To LEED or Not to LEED, That Is the Question

Green certifications carry weight, but come with an equally hefty price tag

Ben Rueter, photos by Andrea Paulseth

Looking back 10 years ago you would be hard pressed to find the amount of “green” thinking that is going into our food and the buildings that support a sustainable environment. Yet all of it comes at a cost.  

Not everyone can till the dirt in the their backyard, grow organic food and sell it as organic food – unless you want a not so organic $11,000 fine – because the food needs to be USDA certified. Want a building that is officially recognized as a green building? Guess what, there’s a certification for that.

USDA Organic Certification

“Any time you process it, if you start cutting it, cooking working with it, then your store has to be certified organic,” Scott Zellmer, Store Manager at Hahn’s Market said.  

It’s a way to insure that you are indeed putting emphasis on sustainability practices within your building. -  Beth Hellwig, Chair of the Davies Student Center Project at UW-Eau Claire, which is up to LEED standards, but not certified.

The dirt on organic food is that it has to go through the USDA (U.S. Department of Agriculture) Organic Certification. Each product that meets the USDA’s standards will have a little “Certified Organic” seal placed on the product. It’s important to note that even though a product may contain the organic seal that doesn’t mean it’s all organic. You have to read the fine print.

Outlined on the USDA’s website, a 100 percent organic seal means “only organically produced ingredients and processing aids” while if the seal just says organic it only has to contain up to 95 percent organic material. Then if a grower only uses a minimum 70 percent of organic materials they may use the phrase “made with organic materials.” Got that straight.  

But before the food can have the seal the grower has to follow a few guidelines.  

“If you want to go from a regular farm to a certified organic farm it takes three years for your farm to be clear of pesticides,” Monica Baltich Marketing Manager at Hahn’s Market said.  
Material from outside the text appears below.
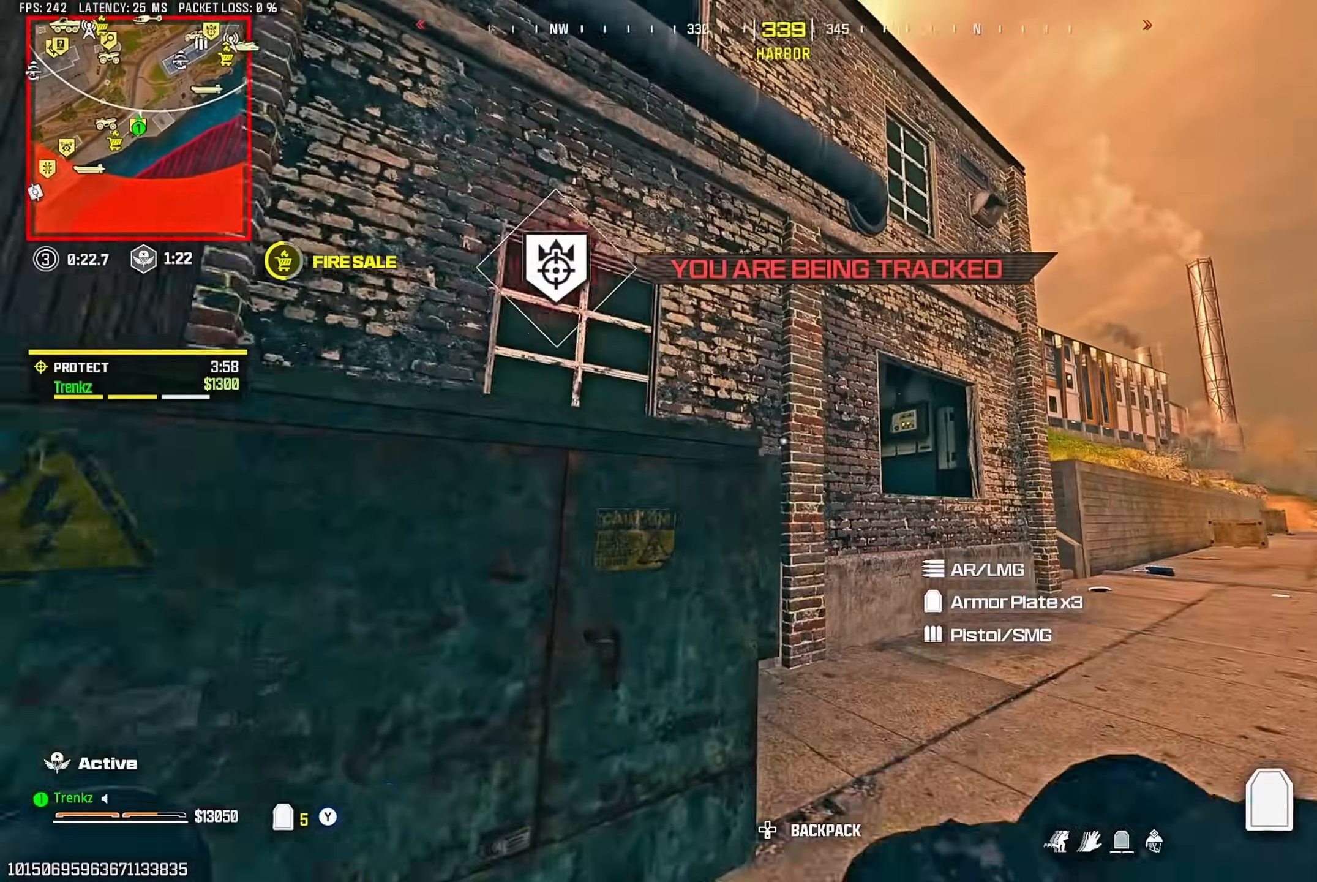
{"buttons": ["TRIANGLE"], "left_stick": "up", "right_stick": "center"}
According the USDA’s National Organic Program, organic growers have to rid their land of “genetic engineering, ionizing radiation and sewage sludge.” Also after growers have cleansed and begun planting specific organic seeds USDA inspectors can pop in at anytime and make sure the soil is squeaky clean.

This process comes at a cost which can be too much for some farmers. Zellmer said that growers need to pay an application fee, inspection fee, annual renewal fee, assessment fee and not to mention all the work it goes into transforming the way growers approach agriculture.

“It kind of pushes out the little guy sometimes when you have to do all the certification and be government approved,” Baltich said.

LEED Certification

The LEED rating is a constructor’s best blueprint for designing a sustainable building. Like the USDA’s National Program the LEED ratings have their own set of guidelines.  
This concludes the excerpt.